Não é de surpreender que os membros da Izoizolyacia tenham uma afeição particular por obras de arte famosas da Rússia e da antiga União Soviética. “Parece que somos um pouco mais irônicos em relação a nós mesmos neste grupo”, admitiu Brudnaya-Chelyadinova, em entrevista à RuNet Echo.

De fato, muitas das fotos compartilhadas são extremamente criativas e autodepreciativas na recriação das pinturas mais estimadas da Rússia. A montanha de crânios de Vasilii Vereshagin no quadro “A Apoteose da Guerra [10]” é remontada com cabeças de Lego espalhadas. Outra fotografia mostra um gato vestido de Lenin, fazendo uma saudação. Os icônicos ursos de Ivan Shishkin em “Manhã em uma floresta de pinheiros [11]” são representados por biscoitos contra um fundo composto por folhas de alface.

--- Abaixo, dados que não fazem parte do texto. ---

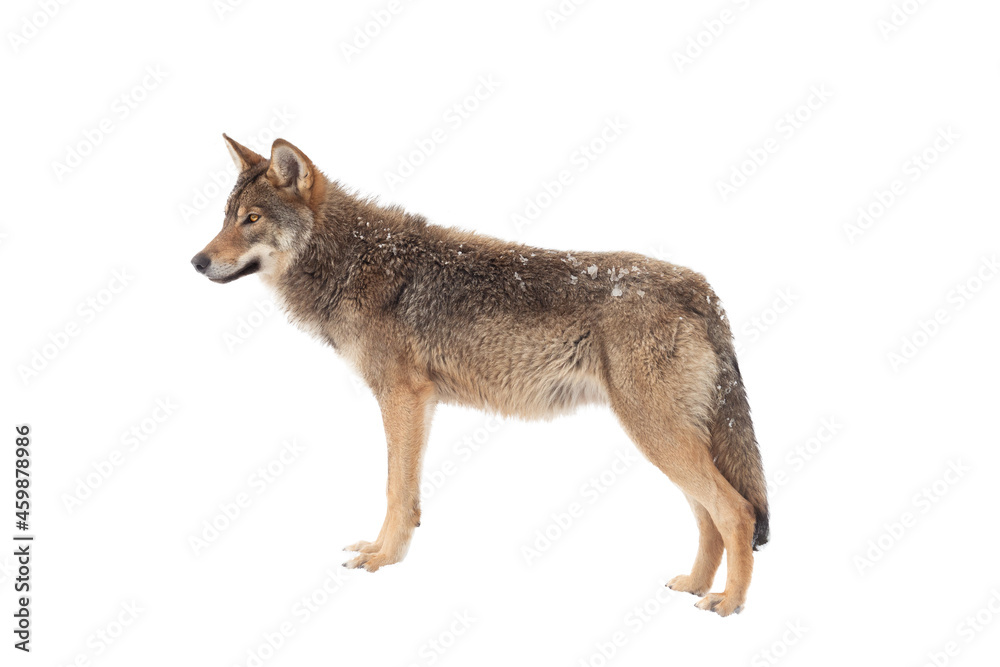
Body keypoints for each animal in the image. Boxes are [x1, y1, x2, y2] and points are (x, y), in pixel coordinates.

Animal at [191, 135, 769, 616]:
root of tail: (702, 290)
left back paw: (728, 605)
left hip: (657, 435)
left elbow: (394, 490)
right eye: (225, 218)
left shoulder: (401, 397)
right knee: (709, 518)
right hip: (665, 439)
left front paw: (382, 561)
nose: (196, 261)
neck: (352, 263)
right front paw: (383, 551)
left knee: (737, 513)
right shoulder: (420, 404)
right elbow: (407, 493)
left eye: (252, 219)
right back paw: (695, 586)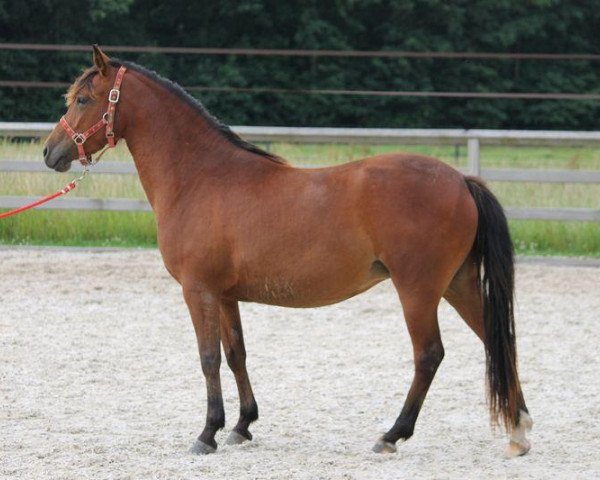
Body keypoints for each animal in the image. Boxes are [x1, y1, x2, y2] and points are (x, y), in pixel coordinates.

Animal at [43, 46, 536, 458]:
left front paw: (207, 433)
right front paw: (242, 425)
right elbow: (236, 354)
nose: (50, 152)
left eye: (83, 99)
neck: (201, 176)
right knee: (498, 339)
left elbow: (207, 358)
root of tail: (461, 181)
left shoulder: (198, 291)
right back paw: (518, 431)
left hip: (418, 290)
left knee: (429, 355)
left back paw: (392, 435)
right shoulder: (225, 295)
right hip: (458, 283)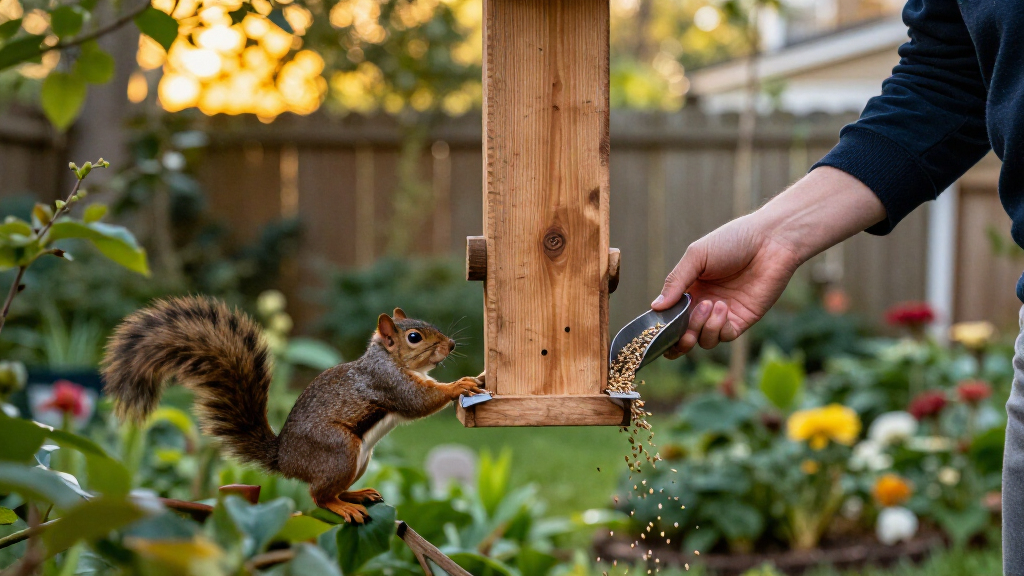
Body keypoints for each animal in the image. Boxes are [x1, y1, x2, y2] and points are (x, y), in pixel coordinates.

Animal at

Há também interpretações famosas de obras estrangeiras. “A última ceia [12]” é recriada com enfermeiros no lugar dos apóstolos; o quadro “Salvator Mundi [13]“, de Leonardo da Vinci, mostra uma modelo, vestida como Jesus, segurando um vidro de picles em vez de uma esfera. Alguns usuários vestiram tutus para recriar as famosas bailarinas [14] de Edgar Degas. Outros usaram uma ushanka, chapéu de pele russo com abas de orelha, para representar o famoso “autorretrato com a orelha cortada [15]“, de Van Gogh.

As limitações do desafio forçaram muitos participantes a usar os objetos corriqueiros que têm em casa de maneira experimental. Um usuário de Israel posou como Salvador Dali [16], adornado com maquiagem pesada e com relógios de papel se derretendo. Uma mulher recriou “Pandora [17]“, de Dante Gabriel Rosetti, com a única diferença que a caixa dourada na pintura foi substituída por uma embalagem do MCDonald's. Um quadro de Jackson Pollock [18] foi representado por uma pilha de gravetos.

Uma das postagens mais populares do grupo [19], cuja autoria é de Natalia Shevchenko, reproduz “La Danse” (1920), obra prima de Henri Matisse, recriada com camarões e nozes sobre uma sacola plástica e recebeu mais de 39.000 curtidas.

Muitas dessas obras reimaginadas incluem selfies feitas por modelos amadores, confinados em casa durante a quarentena. Várias outras mostram cônjuges, parceiros, animais de estimação, avós e bebês. A página do Izoizolyacia no Facebook está repleta de rostos solitários em busca de contato humano, e encontrando, pelo visto.

Assim, como todas as febres das redes sociais, o desafio levanta suas próprias questões: será que a recriação de obras de arte famosas não passa de uma moda passageira, ou haveria uma necessidade mais profunda de contato, tanto com a arte quanto com outras pessoas? Brudnaya-Chelyadinova acha que é o último caso. “Por um lado, é verdade que este desafio artístico seja uma brincadeira”, conclui ela, “porém é também uma maneira diferente de se conectar e se envolver com a arte atemporal, encontrando conforto na comunidade”.